Complex (formed) visual hallucinations are more common than Simple (non-formed) visual hallucinations. In contrast to hallucinations experienced in organic conditions, hallucinations experienced as symptoms of psychoses tend to be more frightening. An example of this would be hallucinations that have imagery of bugs, dogs, snakes, distorted faces. Visual hallucinations may also be present in those with Parkinson's, where visions of dead individuals can be present. In psychoses, this is relatively rare, although visions of God, angels, the devil, saints, and fairies are common. Individuals often report being surprised when hallucinations occur and are generally helpless to change or stop them. In general, individuals believe that visions are experienced only by themselves.

==Primary visual cortex==
V1's functional connection with other brain regions is reduced in psychotic patients who experience visual hallucinations. This contrasts with the expectation that V1 would be active during conscious visual perception.

==Causes==
Two neurotransmitters are particularly important in visual hallucinations – serotonin and acetylcholine. They are concentrated in the visual thalamic nuclei and visual cortex.

The similarity of visual hallucinations that stem from diverse conditions suggest a common pathway for visual hallucinations. Three pathophysiologic mechanisms are thought to explain this.

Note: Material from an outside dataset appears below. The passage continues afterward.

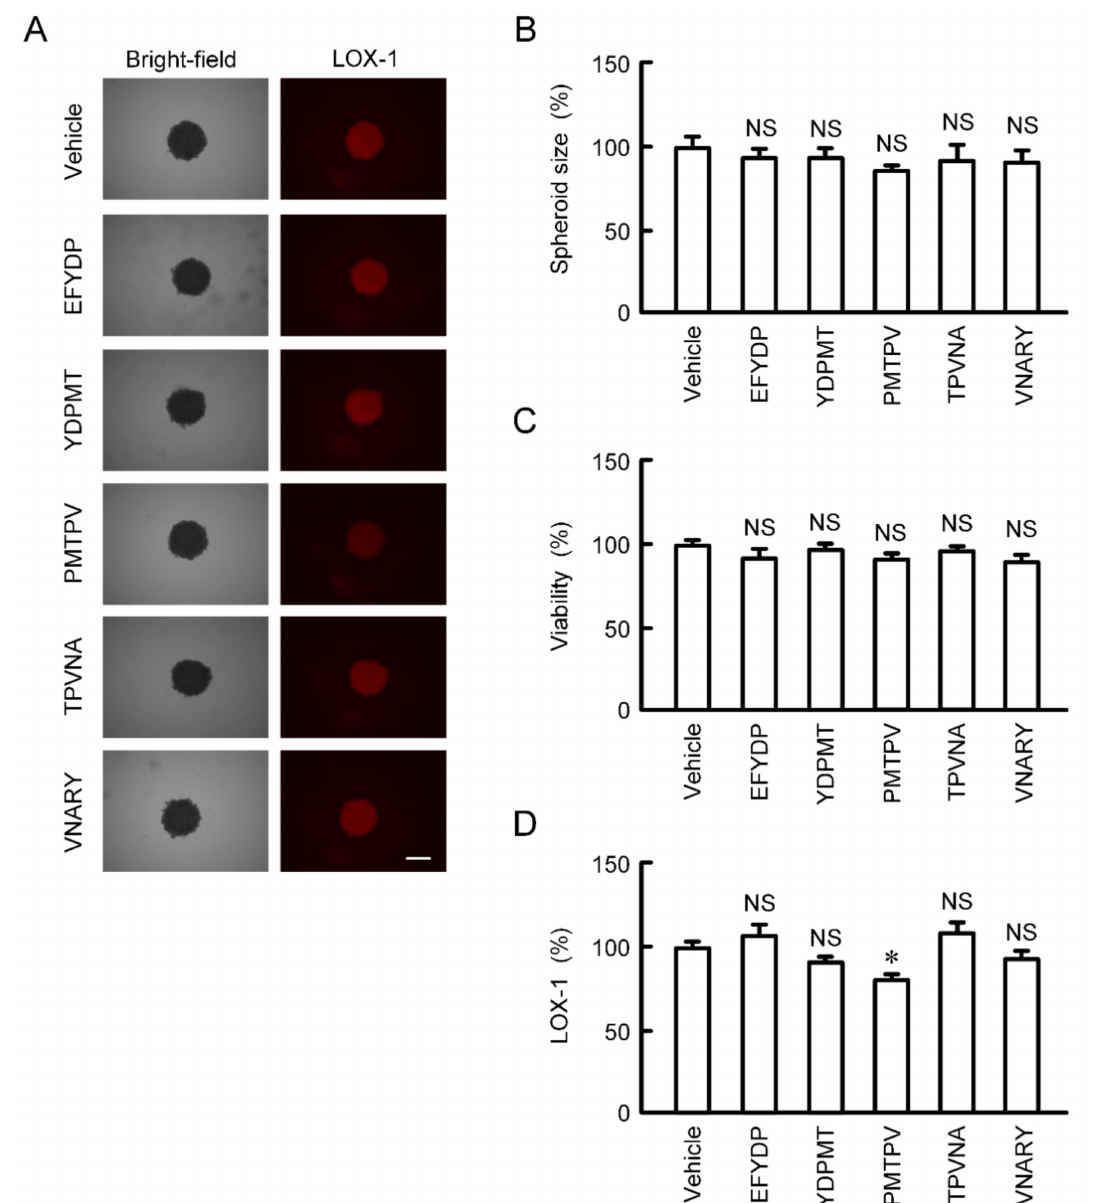
Figure 6. E ff ects of short peptides on cell viability and hypoxic level in 3D culture. A549 cells cultured on PrimeSurface96U multi-well plates were incubated in the presence and absence (vehicle) of each peptide at 100 µ M for 24 h. ( A ) The images of spheroids were collected using a BZ-X800 fluorescence microscope. Representative images of bright-field and LOX-1 are shown. Scale bar indicates 500 µ m. ( B ) The size was calculated using ImageJ and represented relative to the values in vehicle. ( C ) Cell viability was assessed using a CellTiter-Glo 3D Cell Viability Assay kit and represented relative to the values in vehicle. ( D ) Hypoxic level in spheroids was assessed using LOX-1 and represented relative to the values in vehicle. n = 4–6. * p < 0.05 compared with vehicle. NS, p >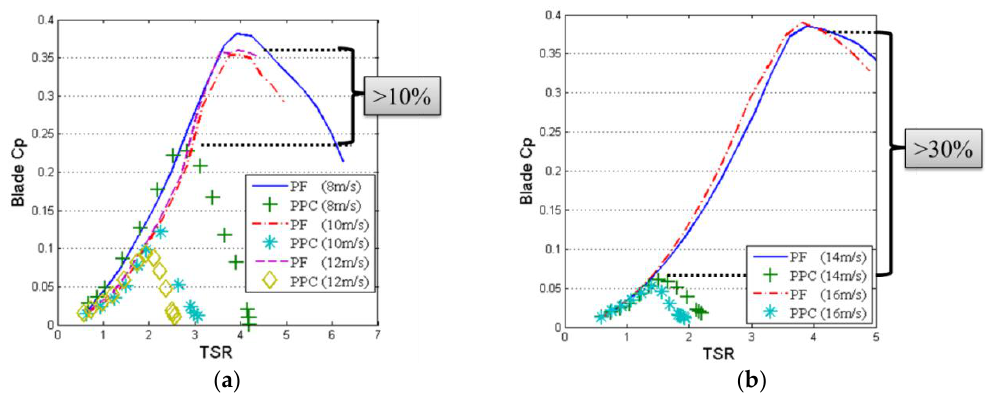
Figure 13. Experiment data of PF and PPC at 4 m/s to 16 m/s.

The first mechanism has to do with cortical centers responsible for visual processing. Irritation of visual association cortices (Brodmann's areas 18 and 19) cause complex visual hallucinations.

The second mechanism is deafferentation, the interruption or destruction of the afferent connections of nerve cells, of the visual system, caused by lesions, leading to the removal of normal inhibitory processes on cortical input to visual association areas, leading to complex hallucinations as a release phenomenon.

== Prevalence ==
Studies show that visual hallucinations are present in 16%–72% of patients with schizophrenia and schizoaffective disorder. In delirium, visual hallucinations have been observed in 27% of patients. Furthermore, visual hallucinations are reported in over 20% of individuals with dementia with Lewy bodies.